If George Washington couldn’t tell a lie, Trump has the opposite problem.

According to the Washington Post’s fact-checking team in October, Trump averaged more than 50 false or misleading claims a day on the campaign trail and was on track to tell more than 25,000 lies since he took office.

For that reason and others, Trump doesn’t score well on Felzenberg’s measure of personal character.

“Lying is a way of life, he’s been monetizing the presidency, and he doesn’t act based on what’s good for the American people, but on what’s good for Donald Trump.”

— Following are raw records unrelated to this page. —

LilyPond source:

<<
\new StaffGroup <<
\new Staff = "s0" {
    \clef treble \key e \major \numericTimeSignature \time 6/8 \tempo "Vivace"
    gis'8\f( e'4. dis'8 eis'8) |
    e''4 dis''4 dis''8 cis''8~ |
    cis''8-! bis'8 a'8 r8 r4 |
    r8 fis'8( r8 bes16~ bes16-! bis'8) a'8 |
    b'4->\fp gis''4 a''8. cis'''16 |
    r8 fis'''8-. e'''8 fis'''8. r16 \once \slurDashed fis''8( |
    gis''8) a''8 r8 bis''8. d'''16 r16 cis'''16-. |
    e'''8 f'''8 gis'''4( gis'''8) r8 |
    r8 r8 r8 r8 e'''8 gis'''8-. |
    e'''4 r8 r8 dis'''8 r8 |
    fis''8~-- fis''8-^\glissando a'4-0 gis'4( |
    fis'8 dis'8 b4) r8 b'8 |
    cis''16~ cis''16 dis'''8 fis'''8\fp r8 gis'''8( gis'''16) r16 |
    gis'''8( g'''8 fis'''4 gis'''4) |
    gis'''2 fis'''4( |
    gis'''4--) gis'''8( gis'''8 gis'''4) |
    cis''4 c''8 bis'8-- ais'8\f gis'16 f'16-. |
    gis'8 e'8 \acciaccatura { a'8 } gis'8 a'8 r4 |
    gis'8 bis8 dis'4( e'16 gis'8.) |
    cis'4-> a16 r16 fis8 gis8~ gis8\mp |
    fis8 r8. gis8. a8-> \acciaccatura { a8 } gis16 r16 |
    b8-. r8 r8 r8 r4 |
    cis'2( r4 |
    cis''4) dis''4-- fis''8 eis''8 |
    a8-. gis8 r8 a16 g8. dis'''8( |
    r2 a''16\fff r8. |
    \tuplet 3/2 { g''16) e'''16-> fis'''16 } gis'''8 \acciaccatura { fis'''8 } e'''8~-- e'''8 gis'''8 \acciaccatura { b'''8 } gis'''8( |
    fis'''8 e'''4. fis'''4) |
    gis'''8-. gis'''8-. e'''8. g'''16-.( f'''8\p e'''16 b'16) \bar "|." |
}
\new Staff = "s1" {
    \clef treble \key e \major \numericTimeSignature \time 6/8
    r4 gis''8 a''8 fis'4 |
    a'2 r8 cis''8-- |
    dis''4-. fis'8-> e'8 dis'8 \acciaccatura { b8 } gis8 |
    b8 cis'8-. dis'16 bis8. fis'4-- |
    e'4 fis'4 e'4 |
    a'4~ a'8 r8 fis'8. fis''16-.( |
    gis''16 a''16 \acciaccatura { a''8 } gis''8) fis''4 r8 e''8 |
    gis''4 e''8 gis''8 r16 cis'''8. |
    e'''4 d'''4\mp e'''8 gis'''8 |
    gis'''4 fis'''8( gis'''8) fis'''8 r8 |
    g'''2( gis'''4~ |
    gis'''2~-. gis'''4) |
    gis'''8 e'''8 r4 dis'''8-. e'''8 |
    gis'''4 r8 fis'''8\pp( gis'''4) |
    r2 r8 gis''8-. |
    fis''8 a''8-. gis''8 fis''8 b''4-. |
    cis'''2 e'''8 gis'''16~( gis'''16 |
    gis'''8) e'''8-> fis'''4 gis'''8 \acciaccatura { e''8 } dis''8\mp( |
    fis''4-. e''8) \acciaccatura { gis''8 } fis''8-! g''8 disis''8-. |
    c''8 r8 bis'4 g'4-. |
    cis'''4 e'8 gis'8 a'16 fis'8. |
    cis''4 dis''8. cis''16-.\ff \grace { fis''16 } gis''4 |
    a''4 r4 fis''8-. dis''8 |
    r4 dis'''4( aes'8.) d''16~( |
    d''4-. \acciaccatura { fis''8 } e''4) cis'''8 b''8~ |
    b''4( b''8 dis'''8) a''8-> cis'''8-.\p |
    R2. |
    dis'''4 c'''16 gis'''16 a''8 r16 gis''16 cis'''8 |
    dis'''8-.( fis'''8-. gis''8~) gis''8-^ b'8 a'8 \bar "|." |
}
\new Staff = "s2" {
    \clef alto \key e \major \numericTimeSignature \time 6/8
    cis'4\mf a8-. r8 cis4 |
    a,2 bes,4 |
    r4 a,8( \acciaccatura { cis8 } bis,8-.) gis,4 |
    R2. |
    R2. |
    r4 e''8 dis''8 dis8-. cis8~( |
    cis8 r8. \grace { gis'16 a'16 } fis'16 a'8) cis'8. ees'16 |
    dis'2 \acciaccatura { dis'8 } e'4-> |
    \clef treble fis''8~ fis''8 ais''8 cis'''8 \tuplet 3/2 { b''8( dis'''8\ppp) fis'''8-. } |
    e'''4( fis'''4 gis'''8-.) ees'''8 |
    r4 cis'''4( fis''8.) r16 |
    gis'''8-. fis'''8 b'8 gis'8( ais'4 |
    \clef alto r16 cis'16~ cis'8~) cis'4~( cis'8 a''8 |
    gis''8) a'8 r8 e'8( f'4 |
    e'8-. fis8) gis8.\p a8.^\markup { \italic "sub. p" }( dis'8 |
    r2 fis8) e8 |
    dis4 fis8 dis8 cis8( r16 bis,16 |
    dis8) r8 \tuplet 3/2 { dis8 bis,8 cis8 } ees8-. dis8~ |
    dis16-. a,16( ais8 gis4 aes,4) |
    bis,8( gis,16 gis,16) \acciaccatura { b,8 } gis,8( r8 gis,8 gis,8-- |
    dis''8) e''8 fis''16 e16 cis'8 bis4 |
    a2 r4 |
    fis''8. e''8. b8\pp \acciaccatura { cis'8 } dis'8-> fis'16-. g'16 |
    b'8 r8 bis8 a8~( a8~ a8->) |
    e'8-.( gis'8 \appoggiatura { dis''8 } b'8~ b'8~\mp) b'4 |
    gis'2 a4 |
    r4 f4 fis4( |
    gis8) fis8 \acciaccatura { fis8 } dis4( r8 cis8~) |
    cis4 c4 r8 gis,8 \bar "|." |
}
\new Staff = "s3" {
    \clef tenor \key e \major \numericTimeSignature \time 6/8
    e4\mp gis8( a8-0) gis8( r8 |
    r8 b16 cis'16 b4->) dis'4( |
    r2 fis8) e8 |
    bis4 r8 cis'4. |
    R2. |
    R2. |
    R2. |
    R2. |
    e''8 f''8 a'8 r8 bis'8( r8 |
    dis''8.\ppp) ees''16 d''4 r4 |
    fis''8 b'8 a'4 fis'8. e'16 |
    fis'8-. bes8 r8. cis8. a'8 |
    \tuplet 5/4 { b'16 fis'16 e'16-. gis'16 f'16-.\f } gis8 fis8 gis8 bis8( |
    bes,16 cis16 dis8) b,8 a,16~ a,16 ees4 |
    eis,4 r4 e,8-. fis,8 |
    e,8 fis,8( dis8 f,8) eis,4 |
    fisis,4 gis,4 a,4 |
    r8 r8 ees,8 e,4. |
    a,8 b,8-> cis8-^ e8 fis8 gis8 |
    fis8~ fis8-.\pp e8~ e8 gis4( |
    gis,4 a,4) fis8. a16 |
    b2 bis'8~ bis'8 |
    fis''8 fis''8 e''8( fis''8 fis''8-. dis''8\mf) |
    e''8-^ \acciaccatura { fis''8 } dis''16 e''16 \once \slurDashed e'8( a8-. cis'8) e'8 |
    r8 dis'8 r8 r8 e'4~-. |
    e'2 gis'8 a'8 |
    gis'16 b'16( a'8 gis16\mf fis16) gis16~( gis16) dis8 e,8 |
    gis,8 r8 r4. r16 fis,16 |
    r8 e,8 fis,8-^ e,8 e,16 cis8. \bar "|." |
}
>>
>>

Many critics have accused Trump of using his powerful office to promote developments abroad and to direct government contracts to his business allies after he refused to give up control of his real estate holdings after being elected. He backed off on a plan to host a G7 summit at one of his Florida golf courses only after it kicked up a widespread firestorm.

Felzenberg said historians often argue that a president has to be out of office for years so that a more complete and deeper understanding of his impact can be assembled.

“I don’t think anything will change with this president. He’s the first president to declare war on the country. He’s had a scorched earth policy since his loss. Americans forgive a lot, but I don’t think that’s happening here.”